Besides the work of the conference, there was of course socialising and eating. Each day for lunch I took the short 15-minute walk into the nearby suburb of Burlingame, where I tried a different place each time. On Monday I went into a “Mediterranean” cafe, which was basically Lebanese, run by a family obviously from that part of the world, making all the dishes familiar from similar establishments here in Sydney: felafels, kebabs, shawermas, tabouli, baba ganoush, etc. I had a lamb shawerma, and it was really delicious. Later in the week, Geoff pointed out that there were several “Mediterranean” places in Burlingame, none of which corresponded to typical use of the word “Mediterranean” on restaurants that we’re used to – indicating Italian or Greek cuisine. They were all more accurately described as Middle Eastern restaurants. In fact Geoff determined that one of them was owned by a guy from Jordan – which isn’t even on the Mediterranean at all! We figured that declaring yourself as Middle Eastern in the current climate in the USA may probably be bad for business, so they’re going for this “Mediterranean” euphemism.
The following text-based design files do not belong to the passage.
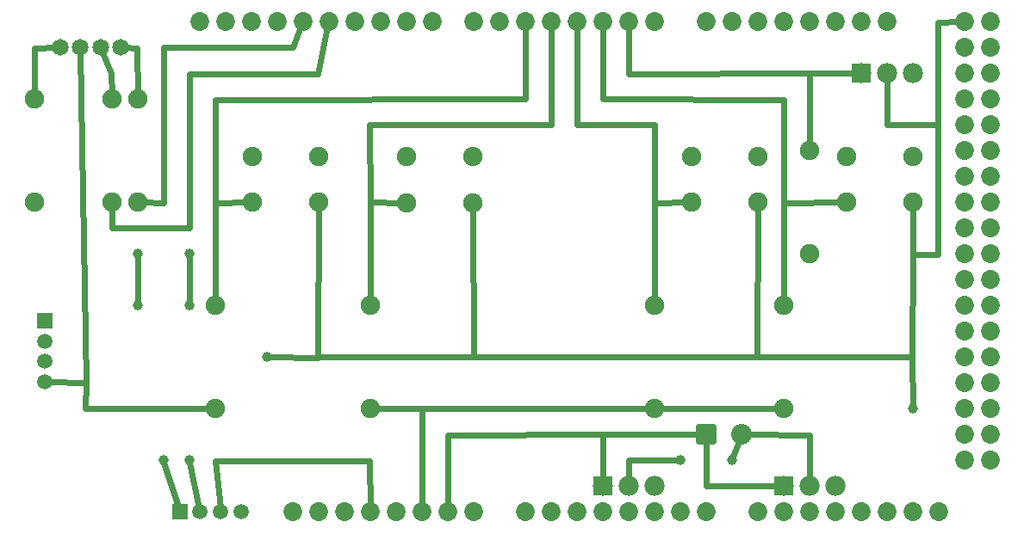
<source format=gtl>
G04 MADE WITH FRITZING*
G04 WWW.FRITZING.ORG*
G04 DOUBLE SIDED*
G04 HOLES PLATED*
G04 CONTOUR ON CENTER OF CONTOUR VECTOR*
%ASAXBY*%
%FSLAX23Y23*%
%MOIN*%
%OFA0B0*%
%SFA1.0B1.0*%
%ADD10C,0.072917*%
%ADD11C,0.075000*%
%ADD12C,0.078000*%
%ADD13C,0.039370*%
%ADD14C,0.080000*%
%ADD15C,0.059200*%
%ADD16C,0.065000*%
%ADD17R,0.078000X0.078000*%
%ADD18R,0.059200X0.059200*%
%ADD19C,0.024000*%
%ADD20C,0.020000*%
%LNCOPPER1*%
G90*
G70*
G54D10*
X3017Y105D03*
X1417Y105D03*
X3117Y105D03*
X3217Y105D03*
X3317Y105D03*
X3417Y105D03*
X3717Y1505D03*
X3517Y105D03*
X3617Y105D03*
X1457Y2005D03*
X2017Y105D03*
X2117Y105D03*
X2217Y105D03*
X2317Y105D03*
X3717Y705D03*
X2417Y105D03*
X2517Y105D03*
X2617Y105D03*
X2717Y105D03*
X2217Y2005D03*
X3717Y1905D03*
X3717Y1105D03*
X3717Y305D03*
X1057Y2005D03*
X1817Y105D03*
X1817Y2005D03*
X3717Y1705D03*
X3717Y1305D03*
X3717Y905D03*
X3417Y2005D03*
X3717Y505D03*
X3317Y2005D03*
X3217Y2005D03*
X3117Y2005D03*
X3017Y2005D03*
X2917Y2005D03*
X2817Y2005D03*
X2717Y2005D03*
X857Y2005D03*
X1257Y2005D03*
X1657Y2005D03*
X1217Y105D03*
X1617Y105D03*
X2417Y2005D03*
X2017Y2005D03*
X3717Y2005D03*
X3717Y1805D03*
X3717Y1605D03*
X3717Y1405D03*
X3717Y1205D03*
X3717Y1005D03*
X3717Y805D03*
X3717Y605D03*
X3717Y405D03*
X757Y2005D03*
X957Y2005D03*
X1157Y2005D03*
X1357Y2005D03*
X1557Y2005D03*
X1117Y105D03*
X1317Y105D03*
X1517Y105D03*
X1717Y105D03*
X2517Y2005D03*
X2317Y2005D03*
X2117Y2005D03*
X1917Y2005D03*
X3817Y2005D03*
X3817Y1905D03*
X3817Y1805D03*
X3817Y1705D03*
X3817Y1605D03*
X3817Y1505D03*
X3817Y1405D03*
X3817Y1305D03*
X3817Y1205D03*
X3817Y1105D03*
X3817Y1005D03*
X3817Y905D03*
X3817Y805D03*
X3817Y705D03*
X3817Y605D03*
X3817Y505D03*
X3817Y405D03*
X3817Y305D03*
X2917Y105D03*
G54D11*
X117Y1305D03*
X117Y1705D03*
X417Y1305D03*
X417Y1705D03*
X517Y1305D03*
X517Y1705D03*
X817Y505D03*
X817Y905D03*
G54D12*
X3317Y1805D03*
X3417Y1805D03*
X3517Y1805D03*
G54D11*
X3117Y1105D03*
X3117Y1505D03*
X1816Y1304D03*
X1560Y1304D03*
X1816Y1481D03*
X1560Y1481D03*
G54D13*
X3517Y505D03*
G54D14*
X2717Y405D03*
X2855Y405D03*
G54D12*
X2317Y205D03*
X2417Y205D03*
X2517Y205D03*
X3017Y205D03*
X3117Y205D03*
X3217Y205D03*
G54D13*
X2617Y305D03*
X2817Y305D03*
X1017Y705D03*
X517Y1105D03*
X517Y905D03*
X717Y1105D03*
X717Y905D03*
G54D15*
X681Y105D03*
X917Y105D03*
X838Y105D03*
X759Y105D03*
X157Y845D03*
X157Y609D03*
X157Y688D03*
X157Y766D03*
G54D13*
X617Y305D03*
X717Y305D03*
G54D11*
X1217Y1305D03*
X961Y1305D03*
X1217Y1482D03*
X961Y1482D03*
X2917Y1305D03*
X2661Y1305D03*
X2917Y1482D03*
X2661Y1482D03*
X3517Y1305D03*
X3261Y1305D03*
X3517Y1482D03*
X3261Y1482D03*
X1417Y505D03*
X1417Y905D03*
X2517Y505D03*
X2517Y905D03*
X3017Y505D03*
X3017Y905D03*
G54D16*
X217Y1905D03*
X296Y1905D03*
X374Y1905D03*
X453Y1905D03*
G54D17*
X3317Y1805D03*
X2317Y205D03*
X3017Y205D03*
G54D18*
X681Y105D03*
X157Y845D03*
G54D19*
X619Y297D02*
X674Y127D01*
D02*
X719Y297D02*
X756Y120D01*
D02*
X2318Y1705D02*
X2317Y1986D01*
D02*
X3018Y1704D02*
X2318Y1705D01*
D02*
X3018Y1304D02*
X3018Y1704D01*
D02*
X2518Y1605D02*
X2218Y1605D01*
D02*
X2518Y1304D02*
X2518Y1605D01*
D02*
X2218Y1605D02*
X2217Y1986D01*
D02*
X1416Y1605D02*
X2118Y1605D01*
D02*
X2118Y1605D02*
X2117Y1986D01*
D02*
X1418Y1305D02*
X1416Y1605D01*
D02*
X817Y1704D02*
X2018Y1705D01*
D02*
X2018Y1705D02*
X2017Y1986D01*
D02*
X817Y1304D02*
X817Y1704D01*
D02*
X117Y1722D02*
X118Y1904D01*
D02*
X118Y1904D02*
X204Y1905D01*
D02*
X517Y1722D02*
X516Y1904D01*
D02*
X516Y1904D02*
X466Y1905D01*
D02*
X417Y1722D02*
X415Y1805D01*
D02*
X415Y1805D02*
X379Y1893D01*
D02*
X617Y1905D02*
X1016Y1906D01*
D02*
X617Y1304D02*
X617Y1905D01*
D02*
X1117Y1906D02*
X1150Y1987D01*
D02*
X534Y1305D02*
X617Y1304D01*
D02*
X1016Y1906D02*
X1117Y1906D01*
D02*
X718Y1206D02*
X418Y1206D01*
D02*
X1216Y1804D02*
X718Y1804D01*
D02*
X718Y1804D02*
X718Y1206D01*
D02*
X1253Y1986D02*
X1216Y1804D01*
D02*
X418Y1206D02*
X417Y1287D01*
D02*
X2417Y1804D02*
X3117Y1805D01*
D02*
X3117Y1805D02*
X3298Y1805D01*
D02*
X2417Y1986D02*
X2417Y1804D01*
D02*
X3117Y1805D02*
X3117Y1522D01*
D02*
X3518Y1103D02*
X3517Y1287D01*
D02*
X3616Y1605D02*
X3417Y1605D01*
D02*
X3417Y1605D02*
X3417Y1786D01*
D02*
X3616Y1103D02*
X3616Y1605D01*
D02*
X3518Y1103D02*
X3616Y1103D01*
D02*
X3516Y705D02*
X3517Y513D01*
D02*
X1216Y703D02*
X1218Y705D01*
D02*
X1818Y705D02*
X1816Y1287D01*
D02*
X1218Y705D02*
X1818Y705D01*
D02*
X3117Y705D02*
X3516Y705D01*
D02*
X2916Y705D02*
X3117Y705D01*
D02*
X3516Y705D02*
X3518Y1103D01*
D02*
X1217Y1287D02*
X1216Y703D01*
D02*
X2916Y705D02*
X2917Y1287D01*
D02*
X2417Y705D02*
X2916Y705D01*
D02*
X1818Y705D02*
X2417Y705D01*
D02*
X3615Y2004D02*
X3698Y2005D01*
D02*
X3616Y1605D02*
X3615Y2004D01*
D02*
X1618Y506D02*
X1434Y505D01*
D02*
X2499Y505D02*
X1618Y506D01*
D02*
X317Y605D02*
X296Y1892D01*
D02*
X799Y505D02*
X316Y506D01*
D02*
X316Y506D02*
X317Y605D01*
D02*
X1618Y506D02*
X1617Y124D01*
D02*
X2317Y405D02*
X2697Y405D01*
D02*
X1717Y404D02*
X2317Y405D01*
D02*
X1717Y124D02*
X1717Y404D01*
D02*
X2317Y405D02*
X2317Y224D01*
D02*
X2717Y205D02*
X2998Y205D01*
D02*
X2717Y385D02*
X2717Y205D01*
D02*
X3117Y404D02*
X2875Y405D01*
D02*
X3117Y224D02*
X3117Y404D01*
D02*
X2609Y305D02*
X2418Y306D01*
D02*
X2418Y306D02*
X2417Y224D01*
D02*
X2820Y312D02*
X2848Y386D01*
D02*
X317Y605D02*
X173Y609D01*
D02*
X1216Y703D02*
X1025Y705D01*
D02*
X517Y913D02*
X517Y1097D01*
D02*
X717Y913D02*
X717Y1097D01*
D02*
X1417Y124D02*
X1416Y304D01*
D02*
X1416Y304D02*
X817Y304D01*
D02*
X2518Y1304D02*
X2644Y1305D01*
D02*
X2999Y505D02*
X2534Y505D01*
D02*
X817Y922D02*
X817Y1304D01*
D02*
X817Y1304D02*
X944Y1305D01*
D02*
X1417Y922D02*
X1418Y1305D01*
D02*
X1418Y1305D02*
X1542Y1304D01*
D02*
X2517Y922D02*
X2518Y1304D01*
D02*
X3017Y922D02*
X3018Y1304D01*
D02*
X3018Y1304D02*
X3244Y1305D01*
D02*
X817Y304D02*
X837Y121D01*
G54D20*
X2687Y435D02*
X2747Y435D01*
X2747Y375D01*
X2687Y375D01*
X2687Y435D01*
D02*
G04 End of Copper1*
M02*
</source>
On Tuesday I simply had a Subway sandwich for lunch. On Wednesday I had a curry at a Thai place. The Broadway street of Burlingame had a good selection of different choices for food, which was nice. It also provided dinner for us on Monday and Tuesday. On Monday we had a Canon group dinner, a total of ten of us from Australia, the US, and France. We went to a steakhouse, where most of us ordered various cuts of beef from a menu that read cryptically to me. I merely chose the smallest one, since it came with a bunch of other stuff – bread, mashed potatoes, corn, and something I can’t remember the name of, and “English something”, which turned out to be sort of an eggy soufflé/brioche thing. On Tuesday the four of us from Australia went to a Japanese barbecue place, where we cooked our own dinner on a grill in the middle of the table. This was nicer than the steak place. On Wednesday we had the conference reception, which had lots of nice food: antipasto, Chinese dumplings, salads, stir fried noodles, chicken skewers, mini hamburgers, and other stuff. There was a bar open (first drink free for registered conference attendees) with local wines and beers. With the food and the socialising of professionals it was a very pleasant evening.
I don’t mind the new 3D technology, though the old gave me bad headaches right away. I have a friend who hates it, though. And I hate movies that just poke stuff at you. I agree that Disney/Pixar’s movies have been quite good use of the technology. I’m fascinated with the research going on… And that “cellphone optometrist”, would that work with astigmatism, too?
As for “Mediterranean” vs “Middle Eastern”, I think the usage way predates 9/11. Greek restaurants are just called “GreeK”, always have been.
Jordan is not [i]on[/i] the Mediterranean, but it’s close enough that the cuisine is going to be near-identical. If there were some country buried inside Sicily like the Vatican is inside Rome, you wouldn’t object to it having Mediterranean food; Jordan is about as close to the Mediterranean as such a country could be.